Geophonic Listening Approach

HD video, stereo audio, 23:42 min.
Goodbye Cruel World, It's Over
Weltkunstzimmer, Düsseldorf
Exhibition View, Weltkunstzimmer, Düsseldorf (2019)

Geophonic listening is based on audio recordings by means of modified seismic sensors - so-called geophones - which are buried in the ground for the duration of the recording. Unlike human cochlear hearing, geophonic listening does not involve the vibration of a clearly delineated membrane such as the eardrum. By anchoring the sensors in the ground, the outer shell of the respective sensor connects with the ground, whereby existing vibrations are transmitted directly. Via an inert mass inside the sensors, the movements and vibrations of the ground are converted into electrical signals and transmitted via a cable to a recording device positioned above ground.

Field recording setup (detail: process with geophone attached to soil surface)
Field recording setup (detail: process with buried geophone)

A subterranean point in a landscape, a specific layer of earth, the earth as a whole become an acoustic membrane through which the sensors are mechanically excited.

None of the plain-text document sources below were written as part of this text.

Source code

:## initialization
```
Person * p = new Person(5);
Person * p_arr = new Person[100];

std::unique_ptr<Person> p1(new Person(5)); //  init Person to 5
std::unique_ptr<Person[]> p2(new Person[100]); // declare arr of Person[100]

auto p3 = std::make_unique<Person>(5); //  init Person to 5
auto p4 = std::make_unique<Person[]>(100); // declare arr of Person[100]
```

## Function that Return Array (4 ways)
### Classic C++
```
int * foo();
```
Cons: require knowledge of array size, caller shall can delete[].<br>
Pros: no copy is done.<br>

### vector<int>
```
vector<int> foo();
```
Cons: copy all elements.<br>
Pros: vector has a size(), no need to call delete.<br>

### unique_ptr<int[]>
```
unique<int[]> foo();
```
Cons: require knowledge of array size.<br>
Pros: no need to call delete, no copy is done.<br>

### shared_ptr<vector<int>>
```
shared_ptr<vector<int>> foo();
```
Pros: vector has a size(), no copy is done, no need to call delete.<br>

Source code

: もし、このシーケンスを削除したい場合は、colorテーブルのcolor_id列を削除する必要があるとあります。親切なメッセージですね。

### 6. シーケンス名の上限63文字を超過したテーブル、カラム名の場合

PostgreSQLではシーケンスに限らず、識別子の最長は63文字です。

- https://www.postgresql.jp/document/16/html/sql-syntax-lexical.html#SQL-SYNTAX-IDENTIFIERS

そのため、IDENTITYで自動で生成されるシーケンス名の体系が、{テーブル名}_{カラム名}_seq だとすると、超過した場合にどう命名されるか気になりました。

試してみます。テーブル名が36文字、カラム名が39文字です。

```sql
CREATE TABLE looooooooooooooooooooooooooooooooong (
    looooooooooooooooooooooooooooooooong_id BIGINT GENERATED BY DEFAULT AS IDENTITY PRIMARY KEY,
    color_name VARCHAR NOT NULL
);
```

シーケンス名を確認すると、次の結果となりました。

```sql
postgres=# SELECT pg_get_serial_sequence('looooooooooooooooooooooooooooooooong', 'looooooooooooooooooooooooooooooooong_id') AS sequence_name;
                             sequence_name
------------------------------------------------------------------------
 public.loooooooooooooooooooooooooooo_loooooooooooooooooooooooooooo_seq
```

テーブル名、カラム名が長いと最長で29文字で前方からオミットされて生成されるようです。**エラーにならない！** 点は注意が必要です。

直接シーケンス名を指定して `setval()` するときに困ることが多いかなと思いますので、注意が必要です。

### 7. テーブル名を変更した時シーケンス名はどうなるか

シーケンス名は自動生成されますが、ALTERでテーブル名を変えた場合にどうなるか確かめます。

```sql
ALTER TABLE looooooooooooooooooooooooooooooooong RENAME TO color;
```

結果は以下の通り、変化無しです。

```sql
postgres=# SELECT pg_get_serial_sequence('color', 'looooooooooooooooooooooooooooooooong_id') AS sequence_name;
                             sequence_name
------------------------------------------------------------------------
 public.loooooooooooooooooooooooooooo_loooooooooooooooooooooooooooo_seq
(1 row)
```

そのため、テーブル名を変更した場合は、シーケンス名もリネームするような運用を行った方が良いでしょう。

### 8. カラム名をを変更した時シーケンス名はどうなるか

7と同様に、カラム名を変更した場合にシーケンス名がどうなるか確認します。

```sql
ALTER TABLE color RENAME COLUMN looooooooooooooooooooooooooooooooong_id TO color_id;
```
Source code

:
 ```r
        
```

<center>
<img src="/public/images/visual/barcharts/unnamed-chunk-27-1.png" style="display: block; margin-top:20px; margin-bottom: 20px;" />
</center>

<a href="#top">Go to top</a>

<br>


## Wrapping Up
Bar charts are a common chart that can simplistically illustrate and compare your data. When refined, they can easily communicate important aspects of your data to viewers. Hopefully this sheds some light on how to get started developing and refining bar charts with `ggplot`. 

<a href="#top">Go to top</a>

Geophonic listening in this sense is not merely listening to the earth, but listening-as-earth, an acoustic scaling in geological, biological and social dimensions. The approach provides an exemplary introduction to geophonic listening, leading through various field recordings made in soils of the Schorfheide-Chorin Biosphere Reserve, in Brandenburg, Germany, in 2019. Using geophonic audio recordings, different biotopes such as copper beech forests, field margins and bogs within this near-natural cultural landscape, in their respective seasonal stages, can be sonically experienced and compared.